The course is divided into several sections, including an introduction, course materials download (Python code), understanding why data quality matters, ensuring high data quality, assessing data quality, data transformations, outliers and missing data, and becoming a high-quality data scientist. A bonus section is also available.
This course, titled “Data Quality & Profiling with ETL Pentaho DI & DataCleaner,” offers a comprehensive overview of data quality improvement through profiling, cleansing, and automation using the popular ETL tool Pentaho Data Integration and Data Quality tool DataCleaner. Through 8 sessions, 43 lectures, and 103 minutes of content, learners will gain a fundamental understanding of key terminologies, basic concepts, and implementation techniques needed to build fully functional data quality implementations.
The course emphasizes the importance of data quality assurance for businesses to stay competitive and avoid losses. It also offers learners the confidence to tackle data-related challenges and opportunities in various formats and volumes.

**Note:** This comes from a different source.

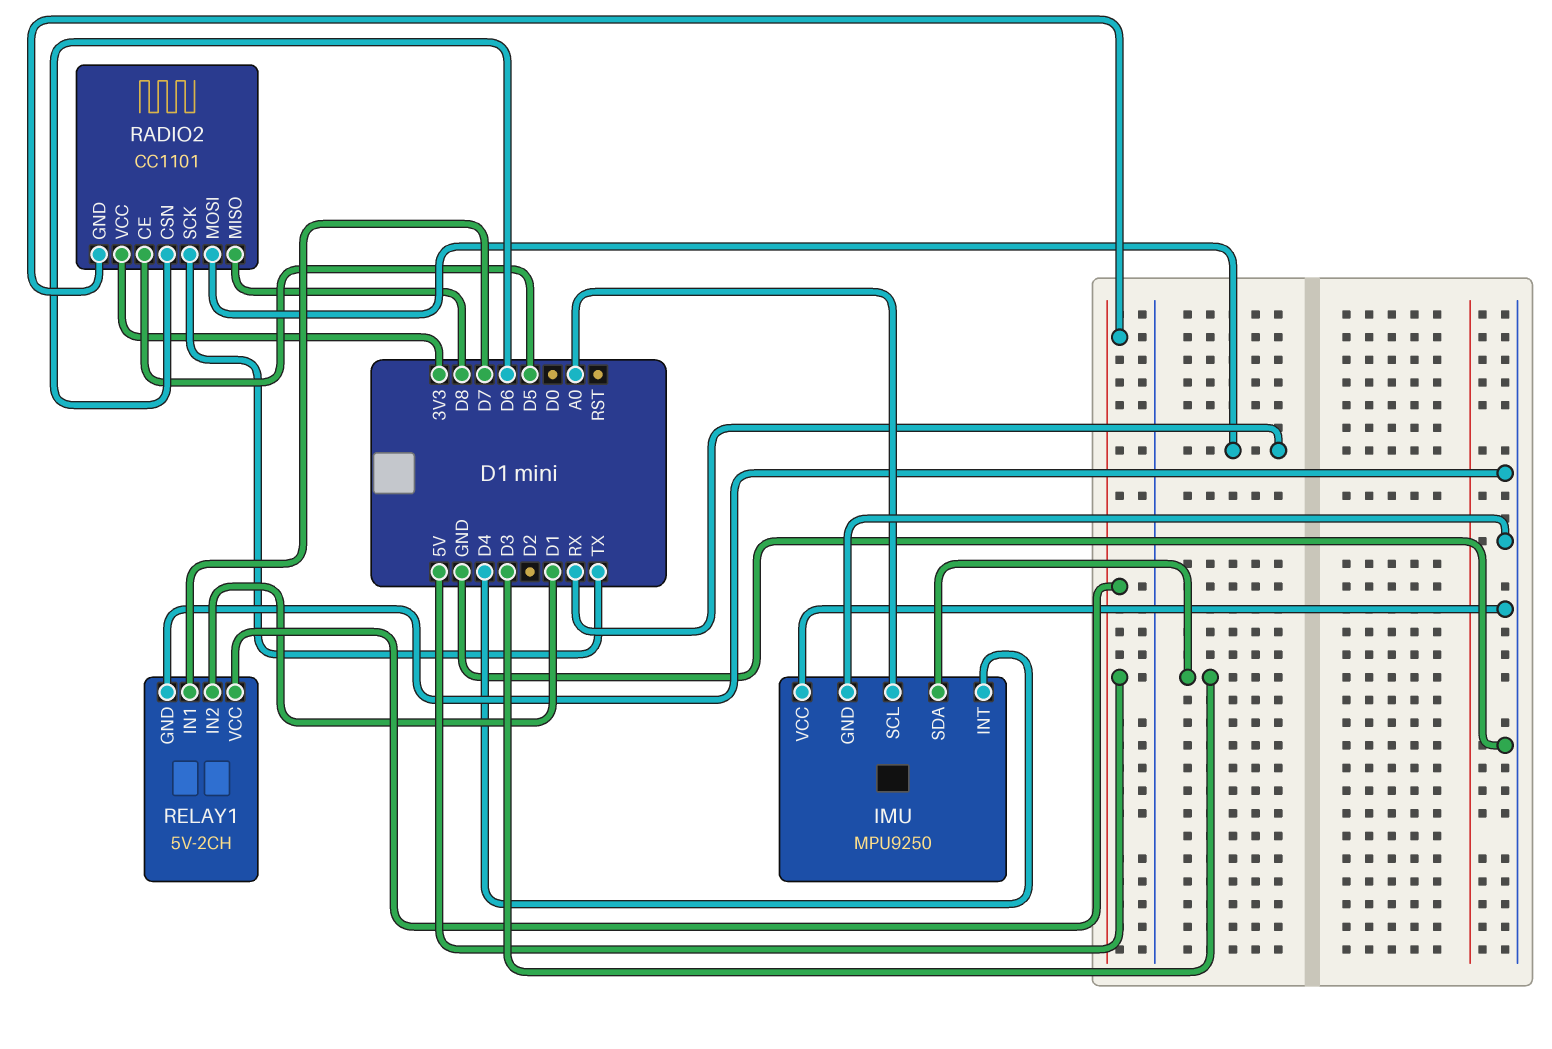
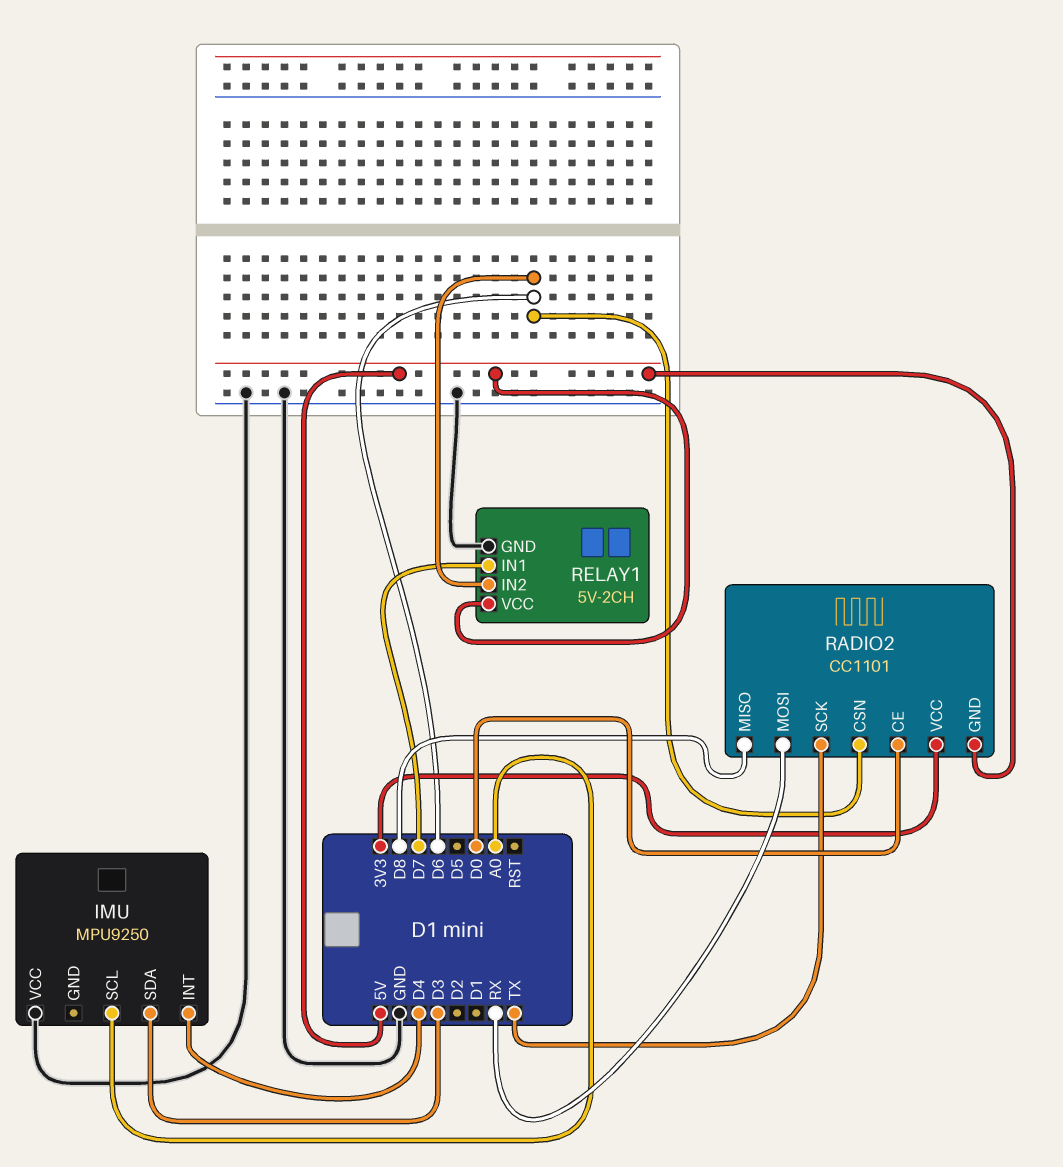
IMU pin GND: GND -> none
RADIO2 pin CE: D5 -> D0
RELAY1 pin IN2: D1 -> D6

The content includes comprehensive hands-on sessions, quizzes, and demo use cases to help learners test their knowledge and practice their skills. The downloadable files available in the last session of the course allow learners to practice at their own pace.
Upon completion of the course, learners will have the knowledge and confidence to implement fully functional automated data quality solutions in their projects. The course is divided into seven sections, covering topics such as building the foundation, introduction and installation of tools, working with DataCleaner, integrating DataCleaner with PDI, walk-through on demo use cases, and what’s next in data domain learning.
The DQS Training Course covers Microsoft SQL Server Data Quality Services for data cleansing and data deduplication with the use of Data Quality Client and SSIS tools. The course is taught by Vikas Munjal through an online video training format.
The course is divided into four main sections which include DQS Introduction, DQS Terminologies, DQS Architecture, and DQS Installation. The course also covers Data Cleansing, Data Source used for Demonstration, Domains and Knowledge Base, and a Cleansing Project. Additionally, an SSIS Package for Data Cleansing is also included.
Data Deduplication is also covered in the course with topics including Matching Policies and a Deduplication Project. The course goes on to cover Advanced DQS topics such as Term Based Relations, Composite Domains, Creating Regular Expressions Rules in a domain, Domain DataTypes, Import Knowledge Base & Domains, Export Knowledge Base & Domains, Open Delete Rename Unlock Knowledge Base & Projects, Purpose of each DQS Databases, Backup and Restore DQS Databases, DQS Configurations, and the DQS Activity Monitor.
The course is divided into four main sections: Introduction, Data Cleansing, Data Deduplication, and Advanced DQS. The course covers a wide range of topics, including DQS Terminologies, Matching Policies, and Composite Domains. The course is taught through an online video training format and is led by Vikas Munjal. The course is suitable for those interested in learning Microsoft SQL Server Data Quality Services for data cleansing and data deduplication with the use of Data Quality Client and SSIS tools.